Sunday, May 27, 2012

I Can't Snap

There I am, cast aside, tears rolling silently down my cheeks as I make a futile attempt to clog my ears with my furiously gnarled fists, doing anything to stop the flow of that damn noise. It sounds like someone is clicking their tongue, if I let my psyche distort enough. This is comforting sometimes, and there have been instances where I almost feel so comforted by the prospect that I almost start joining in, start clicking my tongue with my peers; just another one of the guys, doing one of those cool things we can all do.

Bullshit.

I can lie to myself all I want, but it always comes crashing down eventually. They aren't clapping. They aren't clicking their tongue. They aren't carrying a tape recorder and external amplifier on which they recorded the sounds of lots of people snapping. They're snapping.
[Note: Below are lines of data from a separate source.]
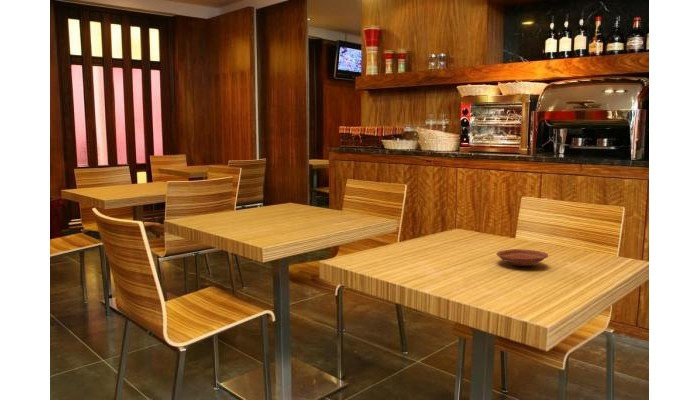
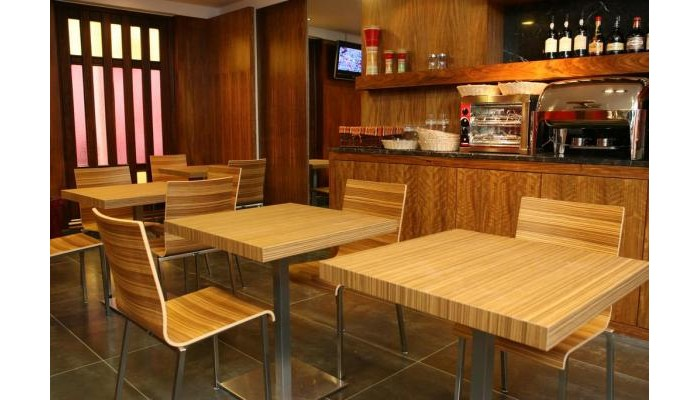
- plate [495,248,549,267]
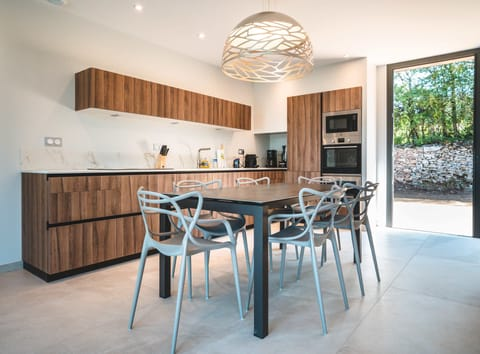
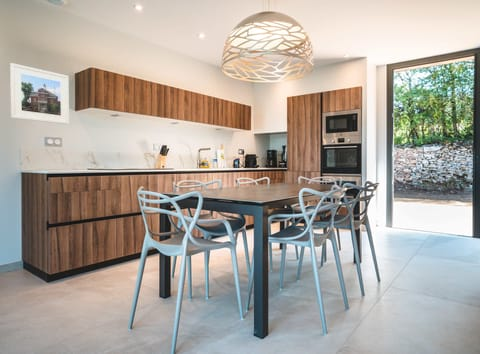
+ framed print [9,62,70,125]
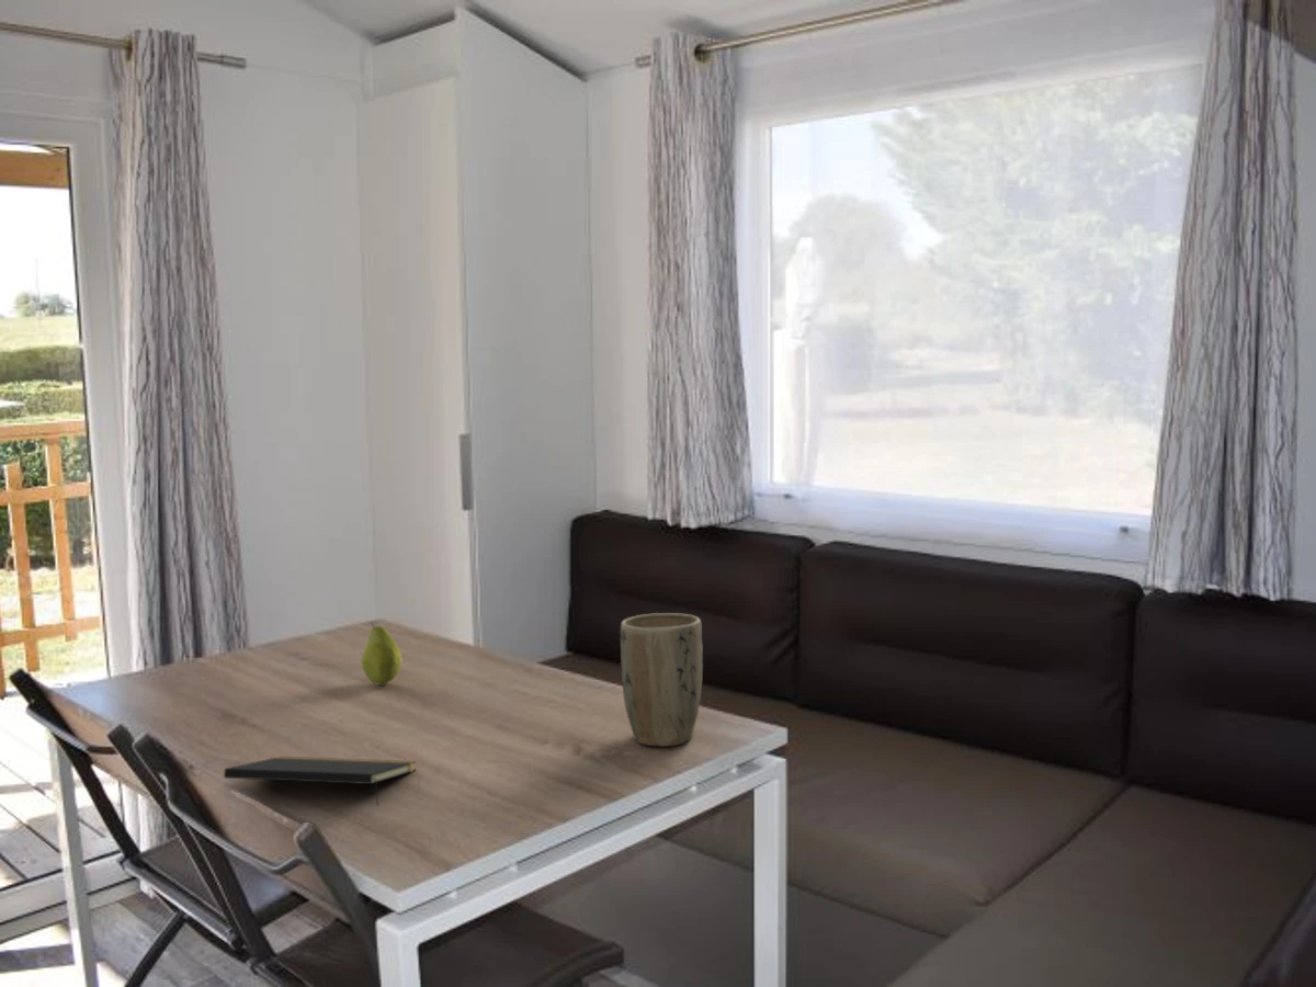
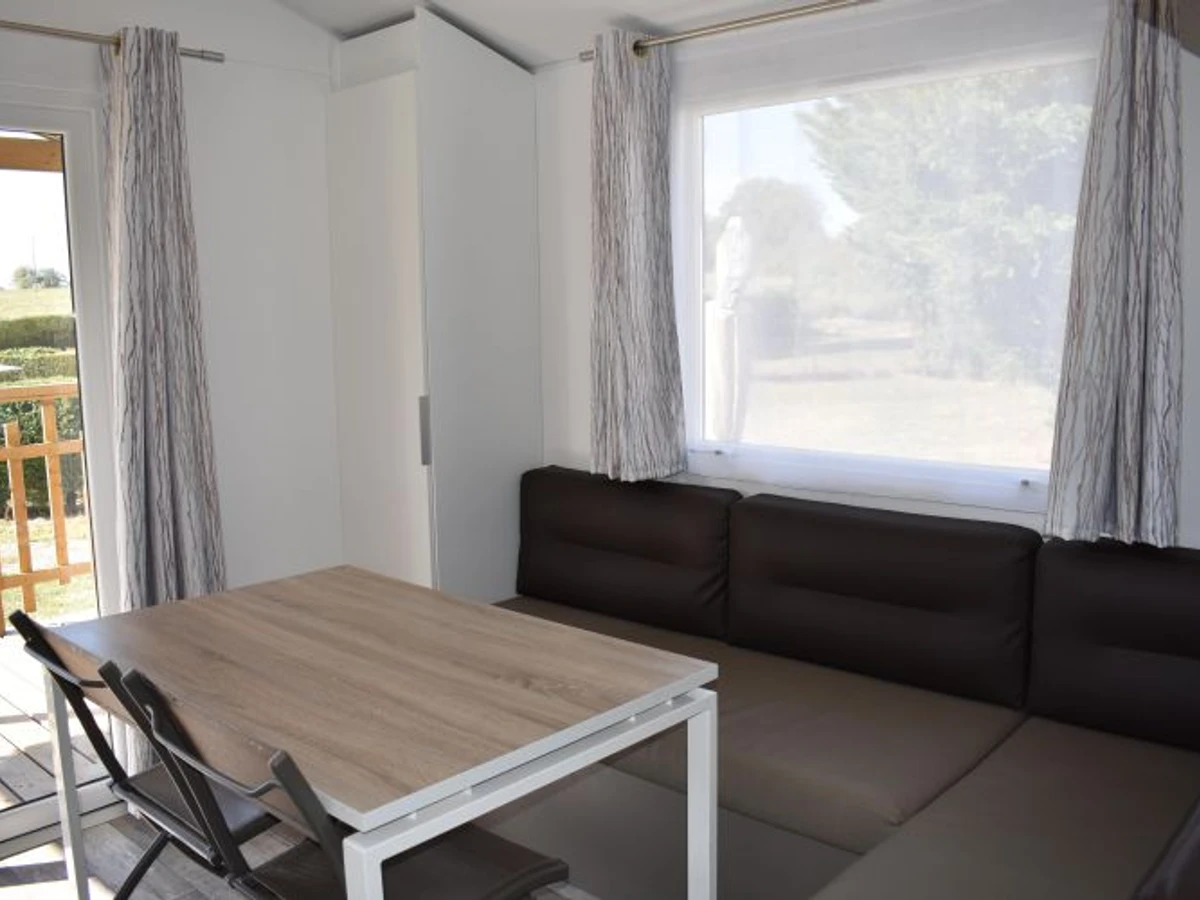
- notepad [223,756,417,806]
- fruit [360,622,402,687]
- plant pot [620,612,704,748]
I don't know how the hell they do it. I've watched it a hundred thousand million times, and the mystery is never any closer to being solved. I mirror their motions, I study their technique... I follow their each intricate twitch, I bring my fingers together, I push off just as gracefully as they do.

Two distinct noises ricochet off each other in the air.

Snap.


Fftt.


That second sound is perhaps less universally recognized than the one preceding it. That is for good reason. That second sound belonged to the hand of someone who can't snap. That sound was the embarrassing tone induced by feeble, uncoordinated fingers sliding off each other and releasing no sound but the one created by the friction of their oily fingertips. That second sound belongs to me.

 I can't snap along to the music. I can't follow an extra good idea or point with a little extra oomph through a snap of my fingers. I can't emulate acapella numbers from West Side Story with all my friends. These are things I will never experience. This is the life of a boy who cannot snap.